In a small neighborhood most examples can be from the same class, so it is easy to get good accuracy. KL divergence is a measure of how well probabilities are approximated. For small, but not tiny sigma values (== small, but not tiny neighborhoods) LogisticRegression is able to approximate RandomForest well (score is close to 1.0, predicted probability is close to RandomForest).

When sigma is too small there is not enough data for training: all points look almost the same, and the prediction is explained mostly by <BIAS> feature; when sigma is large there is too much data and it is no longer local. In this example 0.2 and 0.3 sigma values look reasonable, 0.1 and 0.5 are worse, but also ok. When sigma < 0.1 the data is too 'flat' and classifier explains it by bias; when sigma > 0.3 the data becomes too complex for a linear classifier.

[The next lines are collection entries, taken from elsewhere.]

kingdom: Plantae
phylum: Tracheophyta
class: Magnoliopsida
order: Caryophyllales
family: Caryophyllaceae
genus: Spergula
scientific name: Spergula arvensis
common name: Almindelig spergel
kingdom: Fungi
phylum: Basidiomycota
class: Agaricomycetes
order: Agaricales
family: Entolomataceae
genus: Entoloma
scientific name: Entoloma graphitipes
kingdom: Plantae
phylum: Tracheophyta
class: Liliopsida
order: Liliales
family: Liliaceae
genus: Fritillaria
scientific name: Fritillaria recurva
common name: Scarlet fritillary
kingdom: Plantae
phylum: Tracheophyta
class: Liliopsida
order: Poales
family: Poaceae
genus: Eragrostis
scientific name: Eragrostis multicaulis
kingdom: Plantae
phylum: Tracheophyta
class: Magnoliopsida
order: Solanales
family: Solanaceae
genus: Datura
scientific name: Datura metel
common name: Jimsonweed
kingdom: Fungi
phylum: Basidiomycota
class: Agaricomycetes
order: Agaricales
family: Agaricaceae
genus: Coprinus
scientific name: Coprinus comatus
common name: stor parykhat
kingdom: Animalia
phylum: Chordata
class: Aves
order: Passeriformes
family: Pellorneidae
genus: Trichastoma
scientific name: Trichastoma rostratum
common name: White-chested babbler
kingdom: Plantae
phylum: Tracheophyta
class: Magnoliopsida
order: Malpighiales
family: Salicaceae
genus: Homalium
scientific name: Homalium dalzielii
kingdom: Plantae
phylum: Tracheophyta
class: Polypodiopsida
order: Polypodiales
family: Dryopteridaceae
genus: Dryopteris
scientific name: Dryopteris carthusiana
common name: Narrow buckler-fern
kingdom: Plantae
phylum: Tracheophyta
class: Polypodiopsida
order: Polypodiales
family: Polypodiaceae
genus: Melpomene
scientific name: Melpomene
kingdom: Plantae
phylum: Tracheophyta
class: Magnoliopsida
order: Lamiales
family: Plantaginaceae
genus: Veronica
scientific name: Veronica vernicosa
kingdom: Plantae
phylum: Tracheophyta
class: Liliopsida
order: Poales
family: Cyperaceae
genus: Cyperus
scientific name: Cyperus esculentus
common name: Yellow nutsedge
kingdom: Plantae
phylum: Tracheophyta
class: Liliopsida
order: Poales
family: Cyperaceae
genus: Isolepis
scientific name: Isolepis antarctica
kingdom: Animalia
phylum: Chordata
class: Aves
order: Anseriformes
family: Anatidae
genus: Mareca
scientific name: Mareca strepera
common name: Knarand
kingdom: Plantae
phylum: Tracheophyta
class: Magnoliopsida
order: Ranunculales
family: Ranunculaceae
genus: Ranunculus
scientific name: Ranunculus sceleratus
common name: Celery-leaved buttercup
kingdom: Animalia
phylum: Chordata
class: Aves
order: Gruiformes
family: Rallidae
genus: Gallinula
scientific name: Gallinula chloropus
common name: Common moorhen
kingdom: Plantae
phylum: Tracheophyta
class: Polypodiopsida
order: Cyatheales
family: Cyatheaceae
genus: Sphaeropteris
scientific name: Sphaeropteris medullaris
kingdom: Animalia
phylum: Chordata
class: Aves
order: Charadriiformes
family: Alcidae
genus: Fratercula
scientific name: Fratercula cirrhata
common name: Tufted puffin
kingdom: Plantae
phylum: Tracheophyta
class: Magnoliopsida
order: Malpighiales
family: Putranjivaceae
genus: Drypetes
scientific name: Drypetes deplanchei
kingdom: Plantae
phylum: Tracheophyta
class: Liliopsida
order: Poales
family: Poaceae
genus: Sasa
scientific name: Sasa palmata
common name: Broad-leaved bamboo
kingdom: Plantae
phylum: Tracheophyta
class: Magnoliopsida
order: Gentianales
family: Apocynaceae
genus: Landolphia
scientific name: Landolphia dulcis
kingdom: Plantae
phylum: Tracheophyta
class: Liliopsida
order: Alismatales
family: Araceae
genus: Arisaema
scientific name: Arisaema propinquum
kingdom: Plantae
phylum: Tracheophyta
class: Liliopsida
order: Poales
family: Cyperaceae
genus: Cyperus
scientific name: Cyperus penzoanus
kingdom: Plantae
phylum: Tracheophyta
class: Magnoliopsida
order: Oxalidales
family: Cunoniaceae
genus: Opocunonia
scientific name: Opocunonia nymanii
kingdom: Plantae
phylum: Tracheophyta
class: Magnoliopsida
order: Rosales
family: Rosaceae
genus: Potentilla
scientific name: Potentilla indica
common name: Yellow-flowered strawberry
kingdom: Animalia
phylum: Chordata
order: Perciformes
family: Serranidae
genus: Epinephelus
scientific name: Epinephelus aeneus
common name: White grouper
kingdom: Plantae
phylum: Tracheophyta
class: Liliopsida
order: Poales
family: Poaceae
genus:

In "good" sigma range coefficients make sense: y is negative, meaning we should go up to get from the inner circle; x is positive, meaning we should go left to get from inner to outer; bias is positive, meaning that we're in inner circle.

TODO: how to choose sigma? Incorrect sigma value => explanation which doesn't make sense.